Nunca supe si lo nuestro era amor para él. Yo, lo confieso, lo idolatraba con el fervor con que los antiguos miraban al sol: sabiendo que podía cegarlos, pero sin poder dejar de hacerlo. Dormir en su pecho cubierto de vello era como recostarse en el pecho de un dios olvidado por el siglo XXI. Sentir su piel era pertenecer, aunque fuera por un segundo, al lugar de lo sagrado.

Lo amaba como se ama aquello que se sabe irrealizable: con una dulzura que luego te carcome los dientes. Como dice la canción de Adicta: “nunca creí en milagros, pero te vi curar”. Él era mi acertijo verde. Mi propia esfinge. No me importaba no conocer las respuestas, porque amaba la pregunta. Él salva vidas. Yo administro violencia. Y en ese contraste se resumen nuestras historias. Él es futuro. Yo soy testigo del castigo.

La segunda vez, el universo nos jugó una broma borgiana. Una estación mal entendida: yo en Retiro, él en Constitución. Dos líneas paralelas que solo se cruzaron porque alguien —¿el azar? ¿el amor? ¿la voluntad?— hizo que tomara el subte línea C, y se apareciera con esa sonrisa que enceguece a los necios y a los poetas. Traía un chocolate como ofrenda. Yo detesto lo cursi, pero él convertía lo empalagoso en símbolo. En bandera.

Él, libriano: justo, emocional, oscilante. Yo, sagitariano: errante, filosófico, impetuoso. El fuego que va delante, la brisa que duda. Así era nuestro vínculo: una danza entre el deseo de avanzar y el miedo de arruinarlo todo. Un equilibrio imposible entre dos signos que se rozan y se esquivan.

Paseamos por Puerto Madero, por la Torre de los Ingleses, por la calle Florida. Nos detuvimos en el Puente de la Mujer, donde él, como si invocara a una de las Ocampo, me dijo: “No demuestres tanto afecto”. No supe si fue una ironía, un llamado a la sintonía o una súplica para no arruinar lo que aún no se había formado. Desde entonces, todo fue duda y coreografía de modales.

Luego, vino la invitación a su casa en Flores. Sin miedo, porque eso es lo que tiene el adolescente: la osadía de quien aún no ha sido domado.
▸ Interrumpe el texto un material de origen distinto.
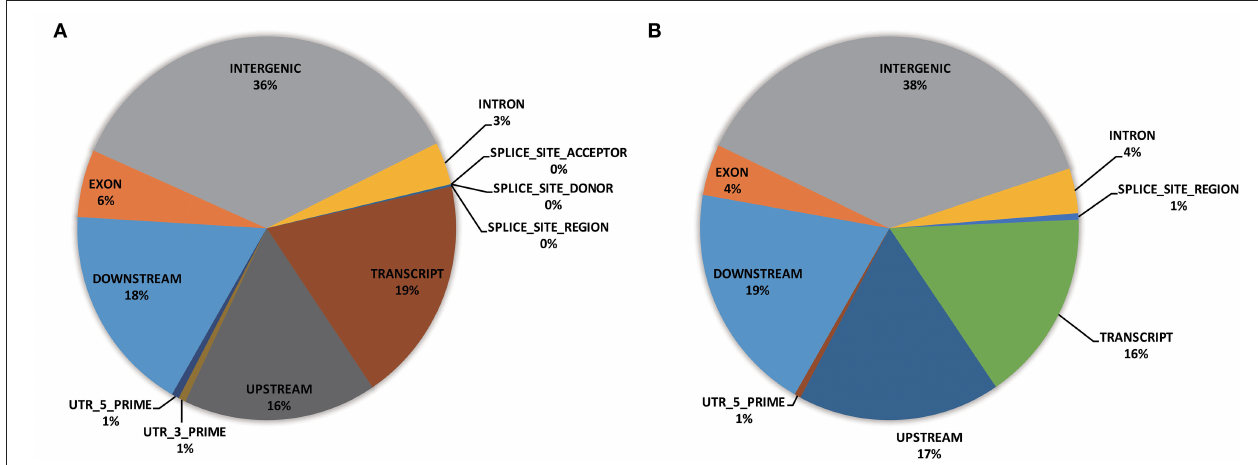
FIGURE 6 | Pie charts depicting genomic annotation for whole-genome GBS-SNPs (18,859 SNPs) (A) and significant GBS SNPs identified by EigenGWAS (83 GBS-SNPs) (B)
Nos subimos a un colectivo cuyo número he olvidado, pero no su gesto: se recostó en mi hombro delante de todos, en un transporte público lleno. Nadie dijo nada. Nadie nos agredió. Solo mi mente —obsesiva, analítica, rota— fue quien gritó por dentro: ¿por qué él podía hacerlo y yo no? ¿Por qué ese control sobre mí que yo le entregaba con una devoción peligrosa?

Ceder es a veces una forma de desaparecer. Y yo, que tanto lo deseaba, lo fui perdiendo sin darme cuenta.

En su departamento, me esperaban unos fideos con salsa a los cuatro quesos. El mantel invisible de una cena íntima que no podía digerir, porque los nervios eran un nudo en la garganta. Era un departamento tan grande como las preguntas que yo me hacía sobre mí mismo.

Terminamos la cena. Me invitó a su habitación. Limpia. Serena. Me senté al borde de su cama. Y ahí, lector —como diría Silvina Ocampo—, dejo al misterio el resto del relato, porque hay momentos que, de tan intensos, solo pueden sobrevivir si permanecen en sombras.